As previously stated much depends on the type of fan. A prop fan is positive displacement so the standard centrifugal laws dont apply (that most people are familiar with do not apply, a seperate set of laws applies, see below.) However with that said, it is always better to use more cells than less when using a cooling tower. This will provide a larger surface area for your heat exchanger (since a cooling tower is a specialized heat exchanger) and require you to flow less air to meet the same setpoint. However, you have to be careful about minimum flows over the tower. If you go less than a certain flow rate (50%) I believe is the rule of thumb, you will start to have carry over due to not enough water in the fill.
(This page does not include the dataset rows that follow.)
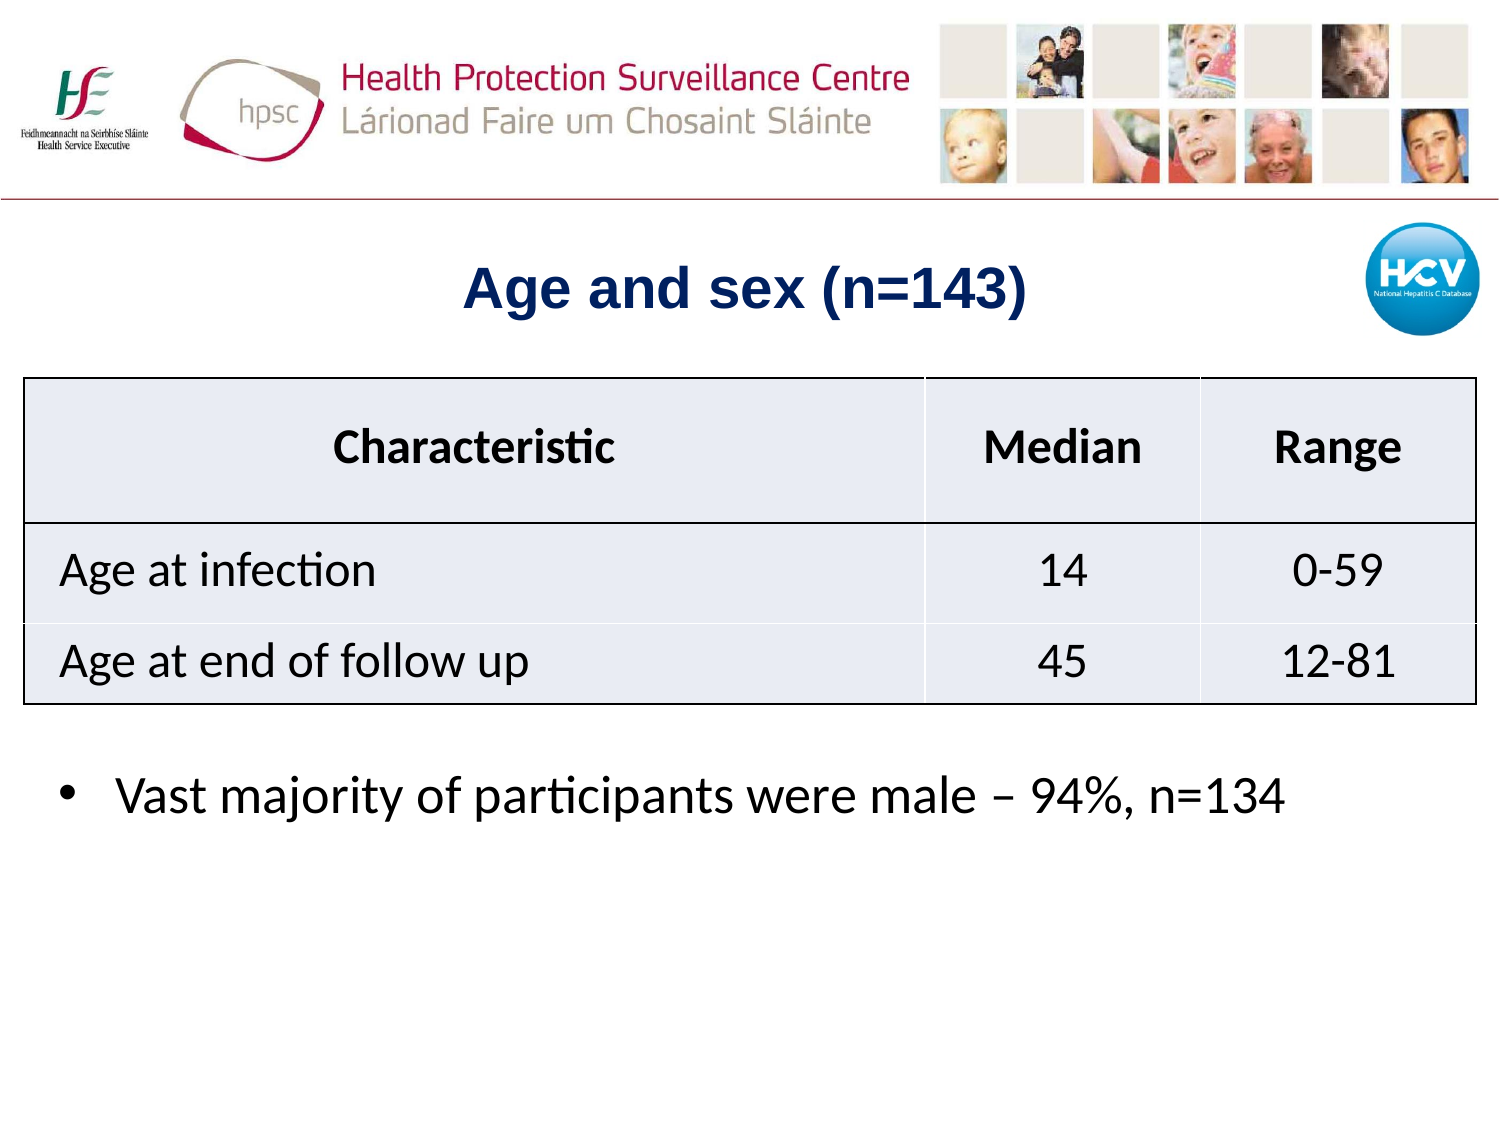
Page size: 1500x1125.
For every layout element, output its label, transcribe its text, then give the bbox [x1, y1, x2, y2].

picture [0, 0, 1500, 201]
title Age and sex (n=143) [70, 232, 1358, 339]
table_cell 0-59 [1201, 524, 1475, 623]
table_header Median [926, 379, 1200, 522]
table_cell Age at infection [25, 524, 924, 623]
table_cell 45 [926, 624, 1200, 703]
list Vast majority of participants were male – 94%, n=134 [43, 751, 1457, 894]
table_header Characteristic [25, 379, 924, 522]
table_cell 14 [926, 524, 1200, 623]
table_cell 12-81 [1201, 624, 1475, 703]
table_cell Age at end of follow up [25, 624, 924, 703]
table_header Range [1201, 379, 1475, 522]
picture [1363, 219, 1482, 339]
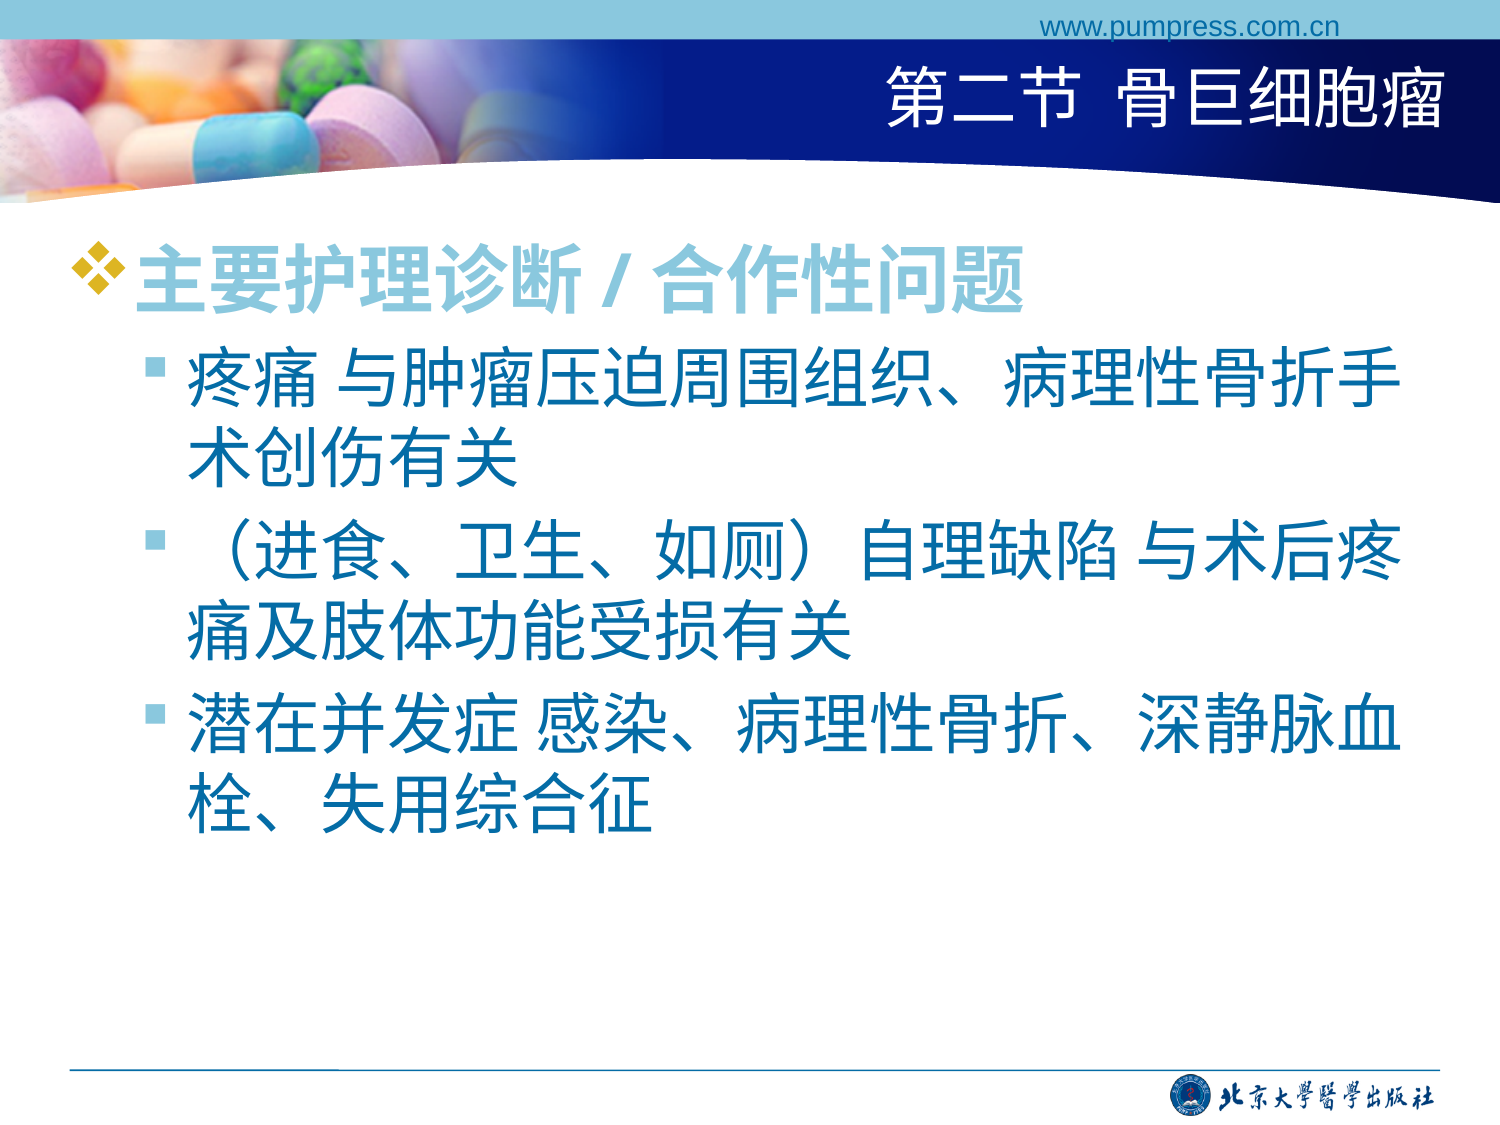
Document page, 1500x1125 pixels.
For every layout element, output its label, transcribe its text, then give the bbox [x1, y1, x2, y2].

picture [1170, 1074, 1436, 1118]
slide_number www.pumpress.com.cn [1025, 0, 1463, 38]
list 主要护理诊断/合作性问题 疼痛 与肿瘤压迫周围组织、病理性骨折手术创伤有关 （进食、卫生、如厕）自理缺陷 与术后疼痛及肢体功能受损有关 潜在并发症 感染、病理性骨折、深静脉血栓、失用综合征 [49, 224, 1463, 1026]
picture [0, 40, 1500, 203]
title 第二节 骨巨细胞瘤 [137, 49, 1463, 143]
As far as the laws for positive displacement speed changes, I believe the power consumption tracks linearly with speed. Ie... if you are consuming 50hp to drive the fan at 1800 rpm and reduce to 900 rpm you will need 25 hp, as opposed to a centrifugal device where you would need 6.25 hp. Definately double check this, but I believe thats the rule for positive displacement.
Fyi.. typically prop fans are used on cooling towers that are induced draft, because you need a smaller motor when using an induced draft fan as opposed to a forced draft fan. this is because you are not pressurizing the fill, you are reducing the pressure across it.
So while your energy expert is on the right track, I dont think his numbers are accurate.
Everyone is an expert nowadays.
Are you referring to water flow or air flow? We aren't discussing water flow, but if we were wouldn't it stand to reason that the fan speed would be reduced as the water flow was reduced (as in a Hartman Loop). I have seen many tower fans turning at less than 30 Hz...in fact, many towers here will run without the fan running at all for periods of time in the winter.
Originally Posted by Robs98ss
I don't understand what this has to do with the OPs question. We aren't discussing positive displacement fans. And as far as fact checking...I think the person who posts it should do that.
Originally Posted by Robs98ss
I'm not trying to bust your b**ls. My opinion is that we should try to stay on topic. The OP asked about fan speeds.